Il nous dit que pour lui, les Balkans commence après la Croatie. J'ai le même avis à présent. L'un de ses moyens de repère consiste dans le fait que lorsqu'une personne vous dit : " ce bâtiment à été construit par les austro-hongrois, avec des pierres de Hongrie, par un architecte italien, etc ",  vous n'êtes pas dans les Balkans. Si la personne vous dit : " ce bâtiment à été construit par nous, avec nos matériaux, par notre architecte, etc ", vous êtes dans les Balkans.

Nous parlons aussi de la mentalité des Serbes. Il nous fait par de son avis, de leur complexe du martyre, du réflexe de suivre un chef. " Les partis ne sont pas des partis, c'est un homme que les autres suivent " précise-t-il. Notre rencontre avec les jeunes semble le confirmer, comme l'un d'eux qui nous dira " nous avons besoin d'un guide ". " Si vous allez voir les ultras, ils vous balancent le complot musulman appuyé par les Etats-Unis, le protocole des Sages de Sion, etc " ajoute-il encore. " Et si on leur dit que maintenant ils sont enfin libre, ils vont vous dire que ce n'est pas vrai car ils sont soumis d'une autre manière ".

Nous parlons aussi du problème de la gestion actuelle de la Bosnie-Herzégovine. Pour lui, les accords de Dayton entérinent, en quelque sorte la victoire des bosniaques. Ceux-là, du coup, " prennent un malin plaisir à humilier les Serbes ". Dernier exemple en date, le chant patriotico-religieux et l'insigne de la République serbe sont devenus illégaux (problème mentionné plus haut). Alors qu'un politicien, prétendument ultra, lui avait dit que si ils pouvaient au moins conserver ces deux symboles, c'était bon, il était prêt, en gros, à tous les sacrifices (R fréquente beaucoup les politiciens).
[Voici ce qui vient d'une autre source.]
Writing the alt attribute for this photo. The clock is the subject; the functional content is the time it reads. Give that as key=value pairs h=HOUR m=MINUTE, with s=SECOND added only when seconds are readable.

Nous passerons, décidément une riche soirée !

 

 

Tuzla (Fédération croato-musulmane) :

 

    Centre Culturel Français et citoyenneté active: 
 

Notre passage à Tuzla sera rapide. Nous dormirons pendant deux jours au milieu de la bibliothèque du Centre Culturel français, mise à notre disposition par son très sympathique directeur, Pascal.

Nous rencontrerons rapidement quelques jeunes bien investis qui travaillent à la mise en place d'un centre culturel. L'une de ces jeunes, Ella, me dit, comme les autres bosniens que nous avons rencontrés, qu'elle veut vivre en Bosnie-Herzégovine. Mais elle veut beaucoup voyager, notamment étudier en Europe de l'ouest pour revenir avec assez de compétences pour aider les habitants de son pays.

 

Voilà, dressé rapidement, en deux volets, nos impressions et notre vécu dans ce pays magnifique, tout entier recouvert de montagnes et dont l'identité est plus que… complexe ! Un laboratoire européen qui donne envie de s'y investir et qui reste notre meilleur souvenir du voyage.